# MK5 Daytime running lights?



## Mr. Pinkpants (Aug 30, 2004)

This may be a stupid question, but I just got a 2007 Gti and it doesnt seem to have daytime running lights. The bulbs next to the HID's look like they are real, but do not turn on. Is this the way that it is supposed to be?


----------



## GT17V (Aug 7, 2001)

Technically, you should have DRLs, which, during operation are your HID low beams.


----------



## 77kafer (Jul 29, 2004)

*Re: MK5 Daytime running lights? (Mr. Pinkpants)*

Mk-5s have the DRLs turned off (or in your case turned on) by using Vagcom. Most people would rather that they be off, and then they install a Euro switch so that they can just turn on the parking lights. (DRLs of the '80s) They were probably never activated on your car.


----------



## NickinGeorge (Sep 22, 2007)

*Re: MK5 Daytime running lights? (Mr. Pinkpants)*

The HID's are supposed to be on low beam when the headlights are switched off, serving as your daytime running lights.
The lights next to the HID's are passing lights - you flash them by pulling back on your high-beam stalk. They only come on when your headlights are switched off. 
I want to re-wire my passing lights as extra high beams but VW will not tell me how to do so. Does anyone know how to do this safety (without screwing up some other electrical system)?


----------



## Pops R32 (Oct 20, 2007)

*Re: MK5 Daytime running lights? (77kafer)*

did read your comment on these drls,I just picked up my new r32 and have been trying to figure this out for part of the day today reading the book looking at this and that which its mind boggling as to the book says they should be on . Are you saying they should be off or on ?? Can you give me your thoughts ? Honestly I would like them on 
Thanks


----------



## 77kafer (Jul 29, 2004)

*Re: MK5 Daytime running lights? (Pops R32)*

Myself, I have a mk3 and a mk4. I am not familiar with what the light configuration is on the mk5, I do know that the daytime running light is deactivated by using the vagcom connected to the obd port. I would imagine that in your case, somewhere along the line your drls were deactivated.


----------



## NickinGeorge (Sep 22, 2007)

In my GIT MK5, the daylight running lights (with light switch off) are exactly the same as the low beams (with the light switch on).


----------



## rookdubdoc (May 1, 2004)

*Re: MK5 Daytime running lights? (NickinGeorge)*


_Quote, originally posted by *NickinGeorge* »_The HID's are supposed to be on low beam when the headlights are switched off, serving as your daytime running lights.
The lights next to the HID's are passing lights - you flash them by pulling back on your high-beam stalk. They only come on when your headlights are switched off. 
I want to re-wire my passing lights as extra high beams but VW will not tell me how to do so. Does anyone know how to do this safety (without screwing up some other electrical system)?

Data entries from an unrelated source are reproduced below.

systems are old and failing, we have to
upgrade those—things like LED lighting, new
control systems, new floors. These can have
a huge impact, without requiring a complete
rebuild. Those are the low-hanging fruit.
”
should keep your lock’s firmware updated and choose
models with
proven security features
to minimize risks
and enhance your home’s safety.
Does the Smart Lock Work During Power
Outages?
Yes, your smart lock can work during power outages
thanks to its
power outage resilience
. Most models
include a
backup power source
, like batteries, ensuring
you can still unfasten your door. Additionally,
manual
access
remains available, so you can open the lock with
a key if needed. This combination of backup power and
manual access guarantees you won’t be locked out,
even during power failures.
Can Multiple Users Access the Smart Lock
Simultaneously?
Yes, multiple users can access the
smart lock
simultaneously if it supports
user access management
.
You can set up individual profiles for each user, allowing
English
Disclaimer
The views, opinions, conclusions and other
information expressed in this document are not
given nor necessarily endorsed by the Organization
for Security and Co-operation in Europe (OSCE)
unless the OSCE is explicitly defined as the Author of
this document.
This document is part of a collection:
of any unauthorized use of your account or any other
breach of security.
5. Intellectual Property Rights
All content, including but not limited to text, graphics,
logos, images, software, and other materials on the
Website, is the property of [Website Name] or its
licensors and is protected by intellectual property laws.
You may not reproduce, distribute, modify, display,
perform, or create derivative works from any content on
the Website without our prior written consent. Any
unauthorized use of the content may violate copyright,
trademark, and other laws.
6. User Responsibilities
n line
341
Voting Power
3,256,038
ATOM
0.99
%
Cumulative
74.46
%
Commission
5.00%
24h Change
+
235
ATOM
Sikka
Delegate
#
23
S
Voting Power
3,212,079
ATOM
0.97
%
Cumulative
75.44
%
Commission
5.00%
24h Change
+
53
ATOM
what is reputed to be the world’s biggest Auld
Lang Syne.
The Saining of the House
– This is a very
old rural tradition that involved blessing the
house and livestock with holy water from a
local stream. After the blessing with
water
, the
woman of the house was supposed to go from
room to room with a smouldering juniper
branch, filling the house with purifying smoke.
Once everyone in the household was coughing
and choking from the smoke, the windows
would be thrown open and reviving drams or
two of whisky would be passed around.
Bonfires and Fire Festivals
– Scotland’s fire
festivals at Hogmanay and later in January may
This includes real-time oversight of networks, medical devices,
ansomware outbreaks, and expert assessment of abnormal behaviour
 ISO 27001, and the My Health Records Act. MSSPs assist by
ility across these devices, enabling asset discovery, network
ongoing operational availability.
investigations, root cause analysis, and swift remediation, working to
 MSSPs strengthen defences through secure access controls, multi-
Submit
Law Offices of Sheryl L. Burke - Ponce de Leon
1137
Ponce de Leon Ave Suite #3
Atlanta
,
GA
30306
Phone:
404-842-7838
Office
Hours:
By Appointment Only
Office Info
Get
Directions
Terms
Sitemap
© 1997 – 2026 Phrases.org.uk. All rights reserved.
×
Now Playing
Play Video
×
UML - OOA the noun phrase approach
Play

To the OP--- Your DRLs were not activated during your cars PDI(pre delivery inspection) since all VW's are shipped with them off and they are REQUIRED to be activated during PDI. Yours were missed somehow. Cool for you. But if you want them on, stop in at your dealer, tell them you wish to have them activated and they should be able to do it very quickly. 
About the inside lights or "flash to pass" lights. You CAN activate them using VagCom. Search the MKV boards. I have a couple guys running them. You have to change the MFI to some other language or something and then have the KPH converted back to MPH. There is a write up somewhere. On GLI's I know it gives you FULL HIDs, inside lights AND fogs on high beams!


----------